Our next function would create a file to begin creating the spectra that would be comparable to a conventionally created spectra graph. We would assume the center temperature, $T_c$, and vary the standard deviation, $T_{\text{sig}}$, in order to find a multitude of spectra and compare them. On the $y$-axis is $T_{\text{fit}}/T_c$; $T_{\text{fit}}$ would be the temperature as conventionally calculated, and $Tc$ would be the center temperature of the gaussian distribution we assumed. Along the $x$-axis is the $T_{\text{sig}}$, the standard deviation of the temperature.

If there were no error in the conventional methods of selecting temperature, the plot would be a straight horizontal line, as $T_{\text{fit}}/T_c$ would be 1. However, what we see is a decreasing curve, suggesting that there are deviations, and that they increase as $T_{\text{sig}}$ increases. So, as the temperatures get more spread out, i.e. a larger range, our ability to create an accurate spectrum for that white dwarf and so to predict the $\log g$, decreases.

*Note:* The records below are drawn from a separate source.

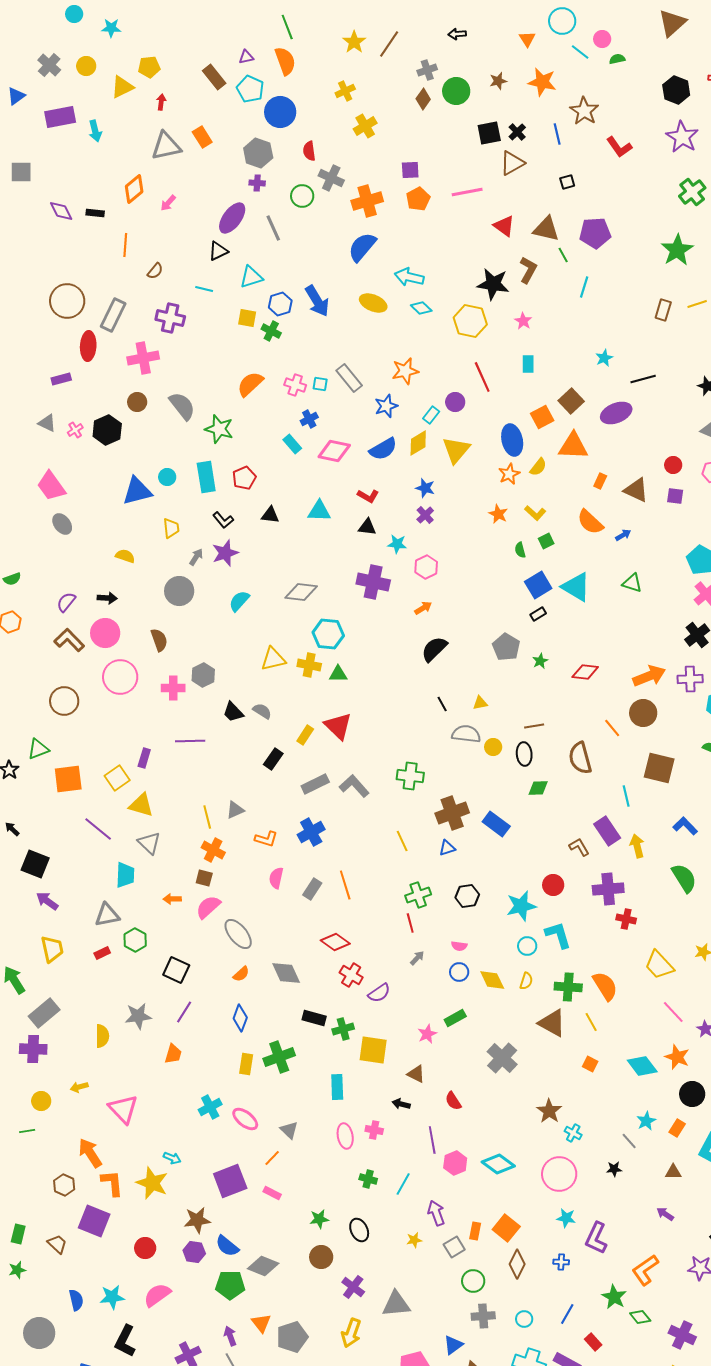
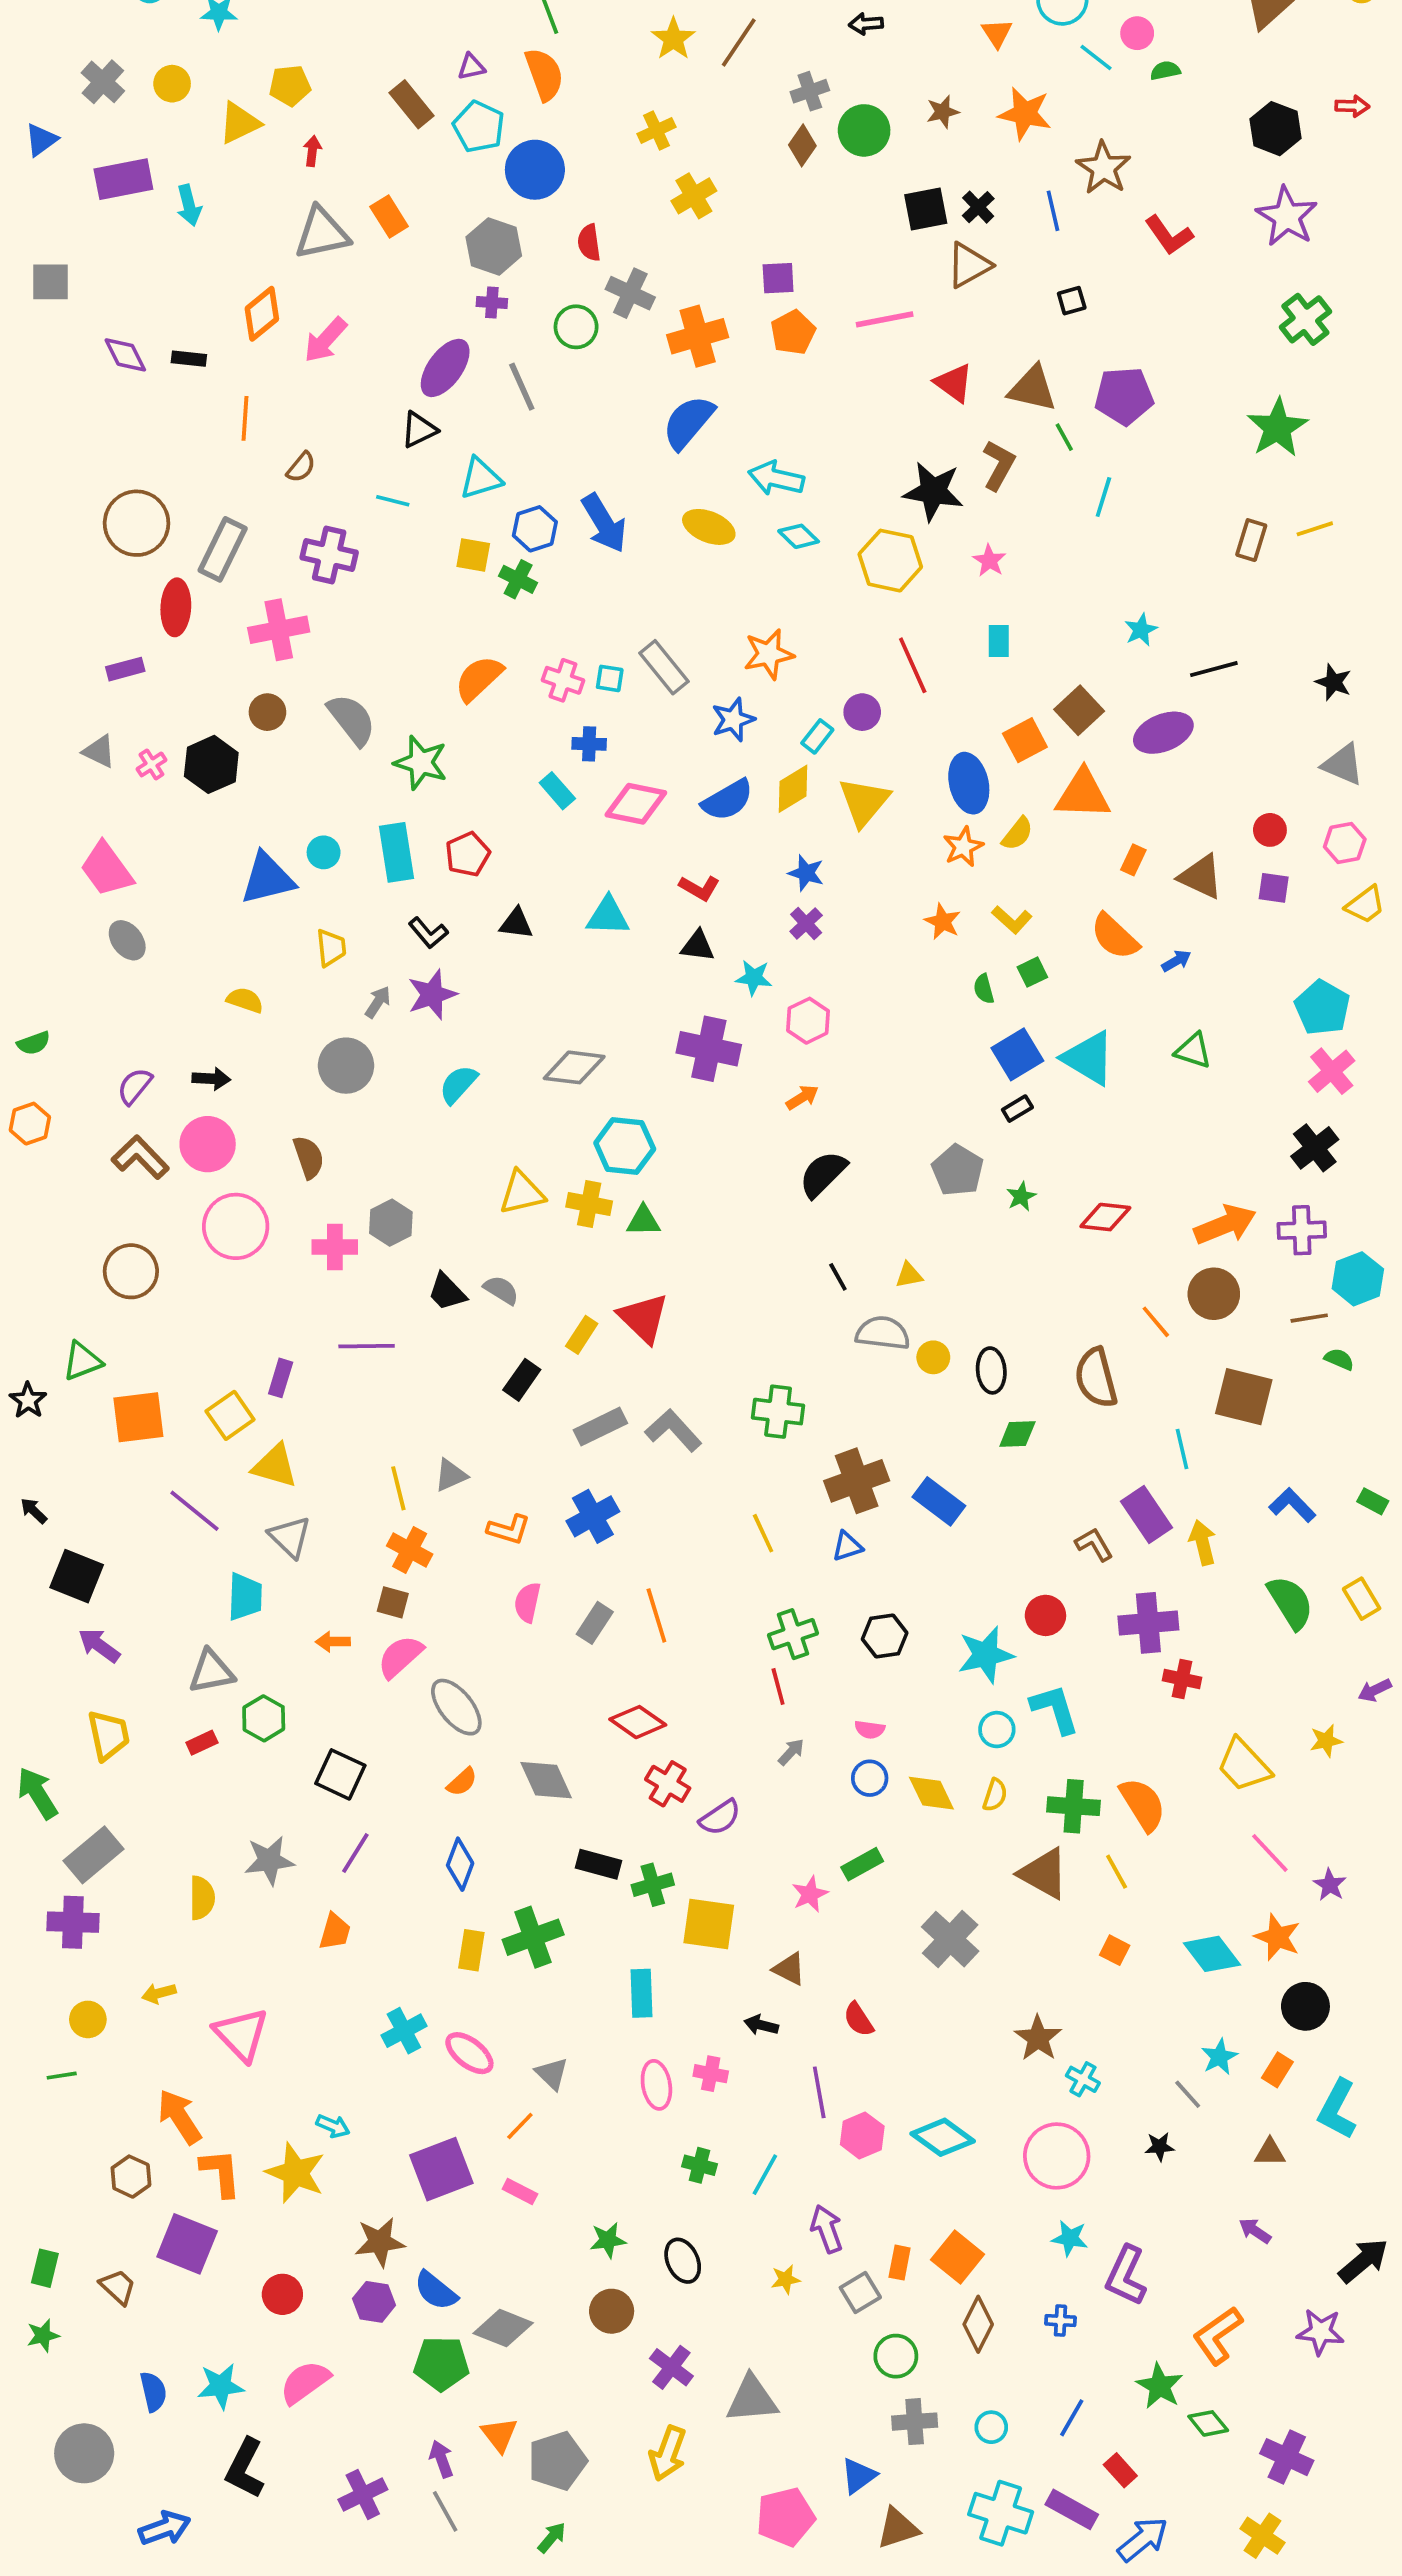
pink arrow: (168, 203) -> (325, 340), size x1.5
blue cross: (309, 419) -> (589, 744), turned 30
brown line: (534, 726) -> (1309, 1318), moved

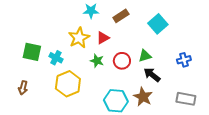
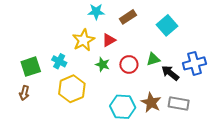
green square: (32, 52) -> (31, 67), moved, turned -30
blue cross: (184, 60) -> (194, 63), size x1.5
black arrow: (152, 75) -> (170, 73), moved
gray rectangle: (186, 99) -> (179, 104), moved

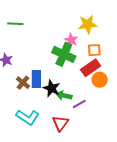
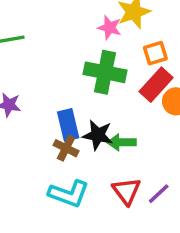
pink star: (71, 40) -> (109, 28), moved
brown cross: (23, 83) -> (66, 148), moved
purple line: (79, 104) -> (159, 194), moved

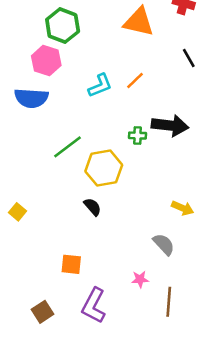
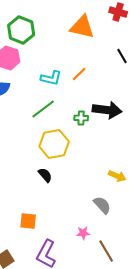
cyan L-shape: (100, 86) -> (51, 78), turned 35
green line: (68, 147) -> (43, 109), moved
brown line: (169, 302) -> (106, 251), turned -35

This would have been our next step, however, our group did not have enough time to complete this.

Had our group finished completely, we would have taken data from stars and used multiple temperatures to find the difference in log g between assuming one temperature instead of a Gaussian spread of temperatures. However, this normal distribution model of convection is not necessarily the most realistic model of convection on a white dwarf’s surface. There could be other models that would work even better, just as a Gaussian distribution was more realistic than a flat average. This new manipulation of spectra and its readings are an interesting addition to the already recognized way of finding spectrum for white dwarfs.

## Works Cited

Koester, D. *White dwarf spectra and atmosphere models. *Memorie della Societa Astronomica Italiana, v.81, p.921-931 (2010). Web. 3 May 2017.

M., Van Horn H. *Unlocking the secrets of white dwarf stars*. Cham: Springer, 2015. Print. 3 May 2017.